Media and technology tips for your family

We all know it’s hard to ask questions right now, so it’s important to be well prepared with a list of your own questions when you go back to school night. Your goal in attending this brief meeting will not only be to understand learning expectations, but also to prepare yourself to support your child’s learning during this new school year, especially if this is your child’s first time in school or if you are concerned that your child is just learning English. You may even have concerns about the resources the school offers for non-English speaking families.

That’s why it’s important to keep your own questions in mind when you attend back-to-school night. In fact, I’m sure most teachers will appreciate your questions as many of these topics are rarely part of the daily parent-teacher conversations and interactions. Back to School Night is a good time to receive information and ask questions you may not have the opportunity to ask at other times this school year.

Remember, Back to School Night is not a time to talk about your child specifically, so your questions should be general. The answers to these questions will not only help you but also the parents of the other children in the class. Also, I’m sure that by asking these kinds of questions, your child’s new teacher will appreciate your interest in learning more about this new school year.

What are the most important concepts that students need to understand before the end of this school year?
This is a very important question because the answer will help you understand academic expectations. It will also help you monitor your child’s progress and recognize when he or she may need more help in certain academic areas.

How is the learning experience personalized for each student?
This question will help you understand whether the teacher takes into account each student’s different abilities. For example, how is the child who does not yet speak English supported in learning? You can also take this opportunity to ask about the resources offered to non-English speaking families. If you are a non-English speaking parent, it is important that you also know how the school will support you.

What kind of questions should we ask our children about their school day?
When you ask your children general questions about their school day, you may well get a series of answers such as “I don’t know”, “okay” or “normal”. However, if you know what they are studying in class you can ask them more specific questions that will result in more complete answers. The teacher can give you some ideas about the kind of questions you can ask. Sometimes, something as simple as knowing what book the teacher read in class will help you get more information when you ask your children what they did in school today.

How is academic progress measured?

Students take all kinds of activities, quizzes, class tests and standardized tests. Test scores can reveal a lot about the student’s learning and level. Therefore, it is helpful to know if your child’s teacher uses the results of these tests to help your child improve academically or if he or she only uses them as a measure of academic progress or lack thereof.

How is the technology used to improve the learning experience for students?
To be well prepared for the future, today’s children need to have basic knowledge of the use of technology. We also want them to learn the responsible use of technology. For that reason, we want to have a good idea of how technology is used in the classroom. Sometimes it is even useful to use technology to support the learning of a new language. There are many good websites and apps for learning English and other languages. Ask the teacher if these are used in class.
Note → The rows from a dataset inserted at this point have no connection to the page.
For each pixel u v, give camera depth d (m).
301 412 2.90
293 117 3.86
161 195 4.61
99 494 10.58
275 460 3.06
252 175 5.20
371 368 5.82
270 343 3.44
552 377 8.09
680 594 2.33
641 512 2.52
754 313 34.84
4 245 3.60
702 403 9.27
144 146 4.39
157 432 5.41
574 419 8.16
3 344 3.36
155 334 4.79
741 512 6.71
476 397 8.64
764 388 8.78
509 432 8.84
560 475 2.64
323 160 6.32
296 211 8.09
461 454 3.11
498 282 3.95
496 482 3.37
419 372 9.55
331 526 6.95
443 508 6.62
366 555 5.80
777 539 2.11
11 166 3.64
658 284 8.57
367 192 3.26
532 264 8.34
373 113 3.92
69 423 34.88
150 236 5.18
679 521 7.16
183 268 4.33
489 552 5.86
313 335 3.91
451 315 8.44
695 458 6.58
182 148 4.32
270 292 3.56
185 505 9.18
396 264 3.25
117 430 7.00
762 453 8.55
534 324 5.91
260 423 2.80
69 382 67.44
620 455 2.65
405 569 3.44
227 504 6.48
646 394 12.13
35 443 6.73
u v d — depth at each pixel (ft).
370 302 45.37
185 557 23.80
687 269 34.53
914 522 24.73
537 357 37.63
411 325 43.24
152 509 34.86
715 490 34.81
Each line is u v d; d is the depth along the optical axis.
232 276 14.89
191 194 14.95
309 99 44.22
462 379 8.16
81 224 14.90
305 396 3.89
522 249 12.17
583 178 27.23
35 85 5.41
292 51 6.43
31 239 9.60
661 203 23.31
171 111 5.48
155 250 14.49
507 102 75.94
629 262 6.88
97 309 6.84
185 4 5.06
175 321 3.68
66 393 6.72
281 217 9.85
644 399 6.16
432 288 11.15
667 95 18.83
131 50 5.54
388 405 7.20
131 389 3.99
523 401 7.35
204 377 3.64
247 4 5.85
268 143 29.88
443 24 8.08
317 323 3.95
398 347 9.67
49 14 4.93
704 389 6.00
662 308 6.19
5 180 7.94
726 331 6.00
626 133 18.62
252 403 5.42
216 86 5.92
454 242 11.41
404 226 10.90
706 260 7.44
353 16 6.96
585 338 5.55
What additional resources can we use at home with our children to support what is being learned in class (e.g., what websites, books, etc.)?
Sometimes children have difficulty learning what they are taught in school. That’s why it’s important to reinforce what they’re learning through educational website games or watching cartoons that support academic learning. By having more opportunities to practice, children will feel better prepared and will be able to better understand the topics they are studying in class.